Data extract START

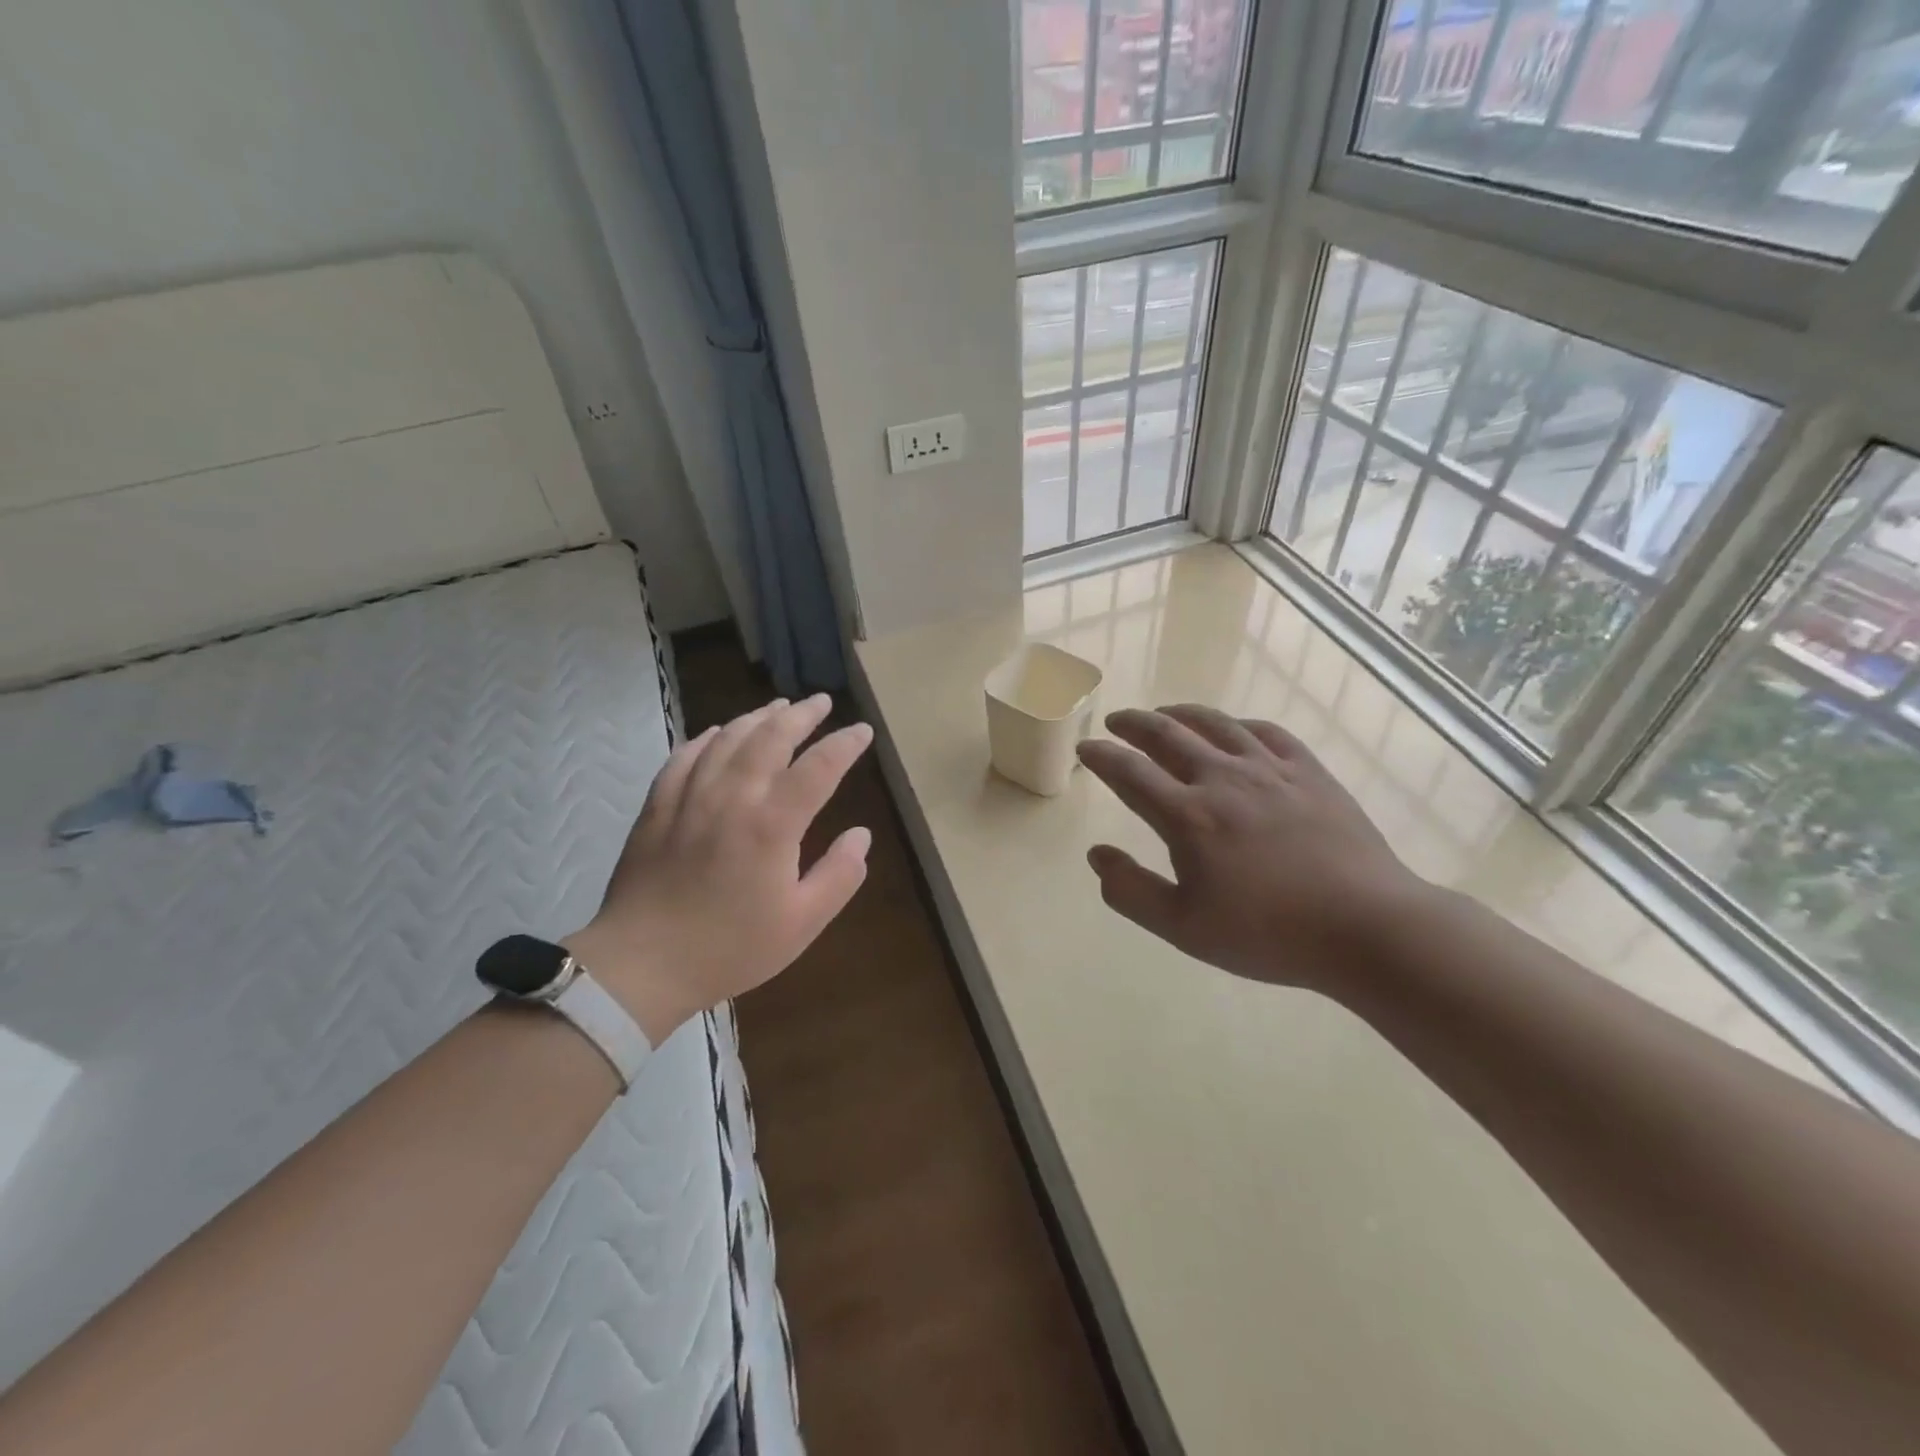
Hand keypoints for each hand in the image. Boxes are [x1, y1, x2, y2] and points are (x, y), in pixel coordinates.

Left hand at [565, 695, 872, 1043]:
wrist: (642, 965)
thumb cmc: (730, 948)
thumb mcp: (802, 923)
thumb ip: (839, 876)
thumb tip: (861, 835)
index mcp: (772, 825)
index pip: (819, 768)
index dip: (844, 745)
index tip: (862, 730)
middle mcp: (732, 798)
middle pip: (771, 738)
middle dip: (801, 715)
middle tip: (821, 701)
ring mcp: (690, 798)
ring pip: (727, 739)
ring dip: (757, 717)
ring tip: (778, 707)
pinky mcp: (658, 807)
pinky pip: (685, 757)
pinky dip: (707, 738)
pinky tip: (717, 733)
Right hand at [1077, 704, 1428, 992]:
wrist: (1367, 927)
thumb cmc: (1269, 934)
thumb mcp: (1184, 928)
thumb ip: (1131, 891)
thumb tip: (1097, 855)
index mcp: (1188, 817)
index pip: (1130, 773)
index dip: (1102, 757)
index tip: (1086, 749)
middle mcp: (1223, 779)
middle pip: (1167, 735)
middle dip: (1134, 723)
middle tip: (1116, 720)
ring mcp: (1271, 770)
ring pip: (1216, 724)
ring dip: (1181, 714)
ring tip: (1165, 713)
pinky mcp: (1310, 772)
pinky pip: (1267, 732)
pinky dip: (1239, 724)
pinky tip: (1234, 729)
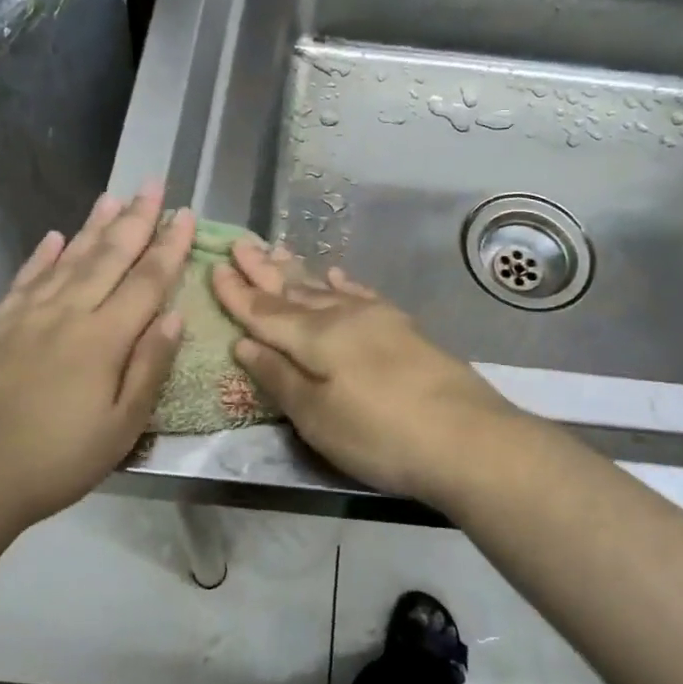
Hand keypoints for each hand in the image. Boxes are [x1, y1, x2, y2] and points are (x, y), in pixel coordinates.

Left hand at [0, 184, 195, 527]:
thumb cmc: (55, 459)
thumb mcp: (121, 427)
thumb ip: (149, 367)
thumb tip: (174, 317)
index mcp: (104, 338)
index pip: (147, 280)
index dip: (170, 246)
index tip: (186, 214)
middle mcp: (68, 313)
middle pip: (109, 256)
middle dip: (136, 219)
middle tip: (153, 184)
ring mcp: (28, 315)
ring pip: (69, 258)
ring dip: (94, 226)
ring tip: (113, 197)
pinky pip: (27, 278)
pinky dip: (44, 255)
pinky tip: (55, 237)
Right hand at [211, 240, 521, 504]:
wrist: (468, 438)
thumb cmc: (380, 434)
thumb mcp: (317, 417)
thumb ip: (279, 377)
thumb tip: (245, 342)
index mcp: (315, 336)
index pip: (265, 311)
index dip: (237, 293)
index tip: (214, 268)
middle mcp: (344, 316)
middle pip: (294, 290)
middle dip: (264, 270)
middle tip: (240, 244)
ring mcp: (378, 319)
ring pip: (326, 289)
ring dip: (299, 272)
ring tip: (278, 251)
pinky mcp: (403, 330)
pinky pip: (362, 296)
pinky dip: (344, 285)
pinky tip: (337, 277)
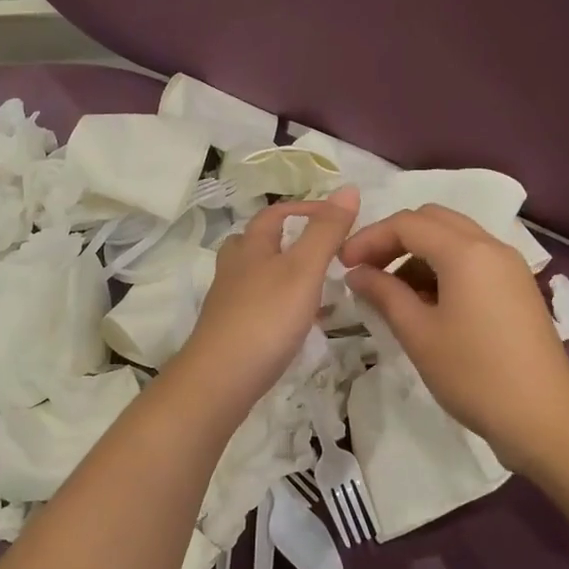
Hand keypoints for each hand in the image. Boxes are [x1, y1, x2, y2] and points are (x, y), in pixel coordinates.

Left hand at [176, 187, 359, 408]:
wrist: (220, 379)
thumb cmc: (265, 317)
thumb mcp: (304, 269)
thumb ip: (326, 231)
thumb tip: (349, 188)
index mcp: (250, 246)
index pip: (275, 213)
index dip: (305, 208)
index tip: (337, 216)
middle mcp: (234, 268)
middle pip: (257, 242)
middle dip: (287, 239)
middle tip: (322, 249)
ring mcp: (229, 301)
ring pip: (257, 275)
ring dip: (285, 273)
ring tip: (317, 285)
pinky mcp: (231, 330)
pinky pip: (259, 305)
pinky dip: (281, 304)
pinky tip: (299, 323)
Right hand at [340, 204, 568, 463]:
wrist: (544, 418)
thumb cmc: (474, 375)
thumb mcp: (419, 334)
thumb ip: (384, 294)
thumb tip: (356, 273)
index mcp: (466, 252)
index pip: (407, 224)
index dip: (369, 238)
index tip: (343, 264)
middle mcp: (491, 246)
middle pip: (433, 220)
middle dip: (394, 238)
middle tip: (367, 270)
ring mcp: (509, 266)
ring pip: (454, 238)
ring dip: (418, 253)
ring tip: (392, 292)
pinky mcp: (517, 287)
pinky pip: (473, 259)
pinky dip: (443, 267)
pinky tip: (426, 302)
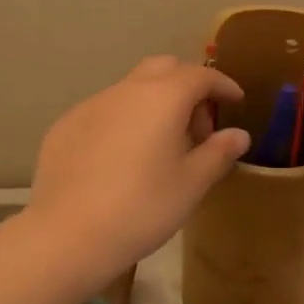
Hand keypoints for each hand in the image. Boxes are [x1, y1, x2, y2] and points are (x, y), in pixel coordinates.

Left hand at [28, 55, 249, 280]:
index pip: (200, 75)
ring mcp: (91, 105)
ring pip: (131, 89)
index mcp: (163, 97)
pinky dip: (124, 121)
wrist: (68, 235)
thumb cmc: (142, 207)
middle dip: (187, 86)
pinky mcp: (66, 125)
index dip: (222, 84)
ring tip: (160, 145)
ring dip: (153, 104)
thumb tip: (238, 134)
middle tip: (198, 125)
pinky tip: (121, 159)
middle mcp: (126, 90)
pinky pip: (104, 111)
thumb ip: (218, 152)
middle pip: (164, 68)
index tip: (235, 100)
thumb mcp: (192, 184)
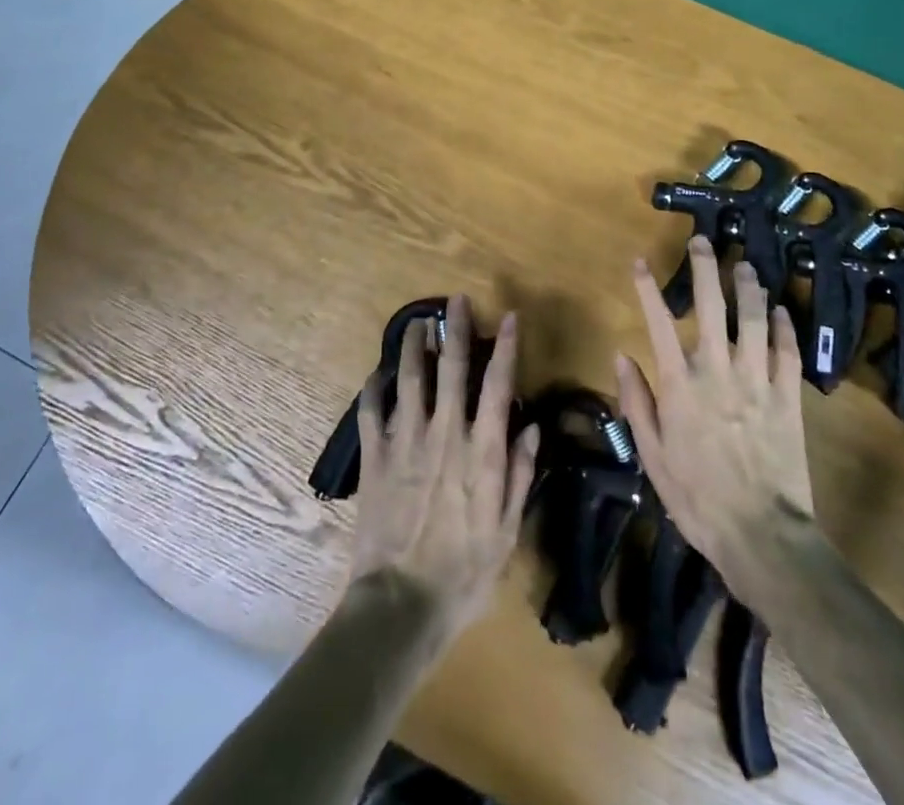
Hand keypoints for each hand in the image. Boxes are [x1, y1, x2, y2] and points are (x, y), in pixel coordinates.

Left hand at [348, 296, 539, 644]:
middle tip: (456, 300)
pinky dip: (374, 388)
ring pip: (410, 378)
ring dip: (414, 346)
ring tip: (417, 322)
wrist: (401, 604)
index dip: (504, 347)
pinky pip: (371, 412)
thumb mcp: (506, 530)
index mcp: (481, 450)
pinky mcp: (375, 458)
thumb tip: (532, 426)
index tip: (507, 317)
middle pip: (451, 369)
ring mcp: (406, 442)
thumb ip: (519, 473)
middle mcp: (445, 434)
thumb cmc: (463, 572)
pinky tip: (377, 374)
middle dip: (456, 329)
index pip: (497, 385)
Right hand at [615, 237, 815, 590]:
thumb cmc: (697, 498)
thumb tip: (622, 356)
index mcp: (680, 385)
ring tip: (745, 265)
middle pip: (712, 307)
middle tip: (702, 241)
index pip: (659, 323)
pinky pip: (787, 352)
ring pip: (753, 319)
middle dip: (705, 269)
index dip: (648, 289)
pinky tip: (781, 308)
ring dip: (748, 287)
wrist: (761, 535)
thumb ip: (637, 403)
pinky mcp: (787, 397)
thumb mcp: (652, 455)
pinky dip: (784, 326)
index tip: (640, 262)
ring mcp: (757, 381)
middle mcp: (717, 371)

Data extract END

> Task goal: Can you repeat, word for word, every line above from the one containing "ring tip: (160, 145)" down to the one containing "thumb mcp: (192, 184)", including both?

> Result:
ring tip: (160, 145)
ring dip: (153, 104)
thumb tip: (238, 134)
middle tip: (198, 125)
pinky tip: (121, 159)
middle mcp: (126, 90)
pinky pip: (104, 111)
thumb ip: (218, 152)
middle pip: (164, 68)
index tip: (235, 100)
thumb mcp: (192, 184)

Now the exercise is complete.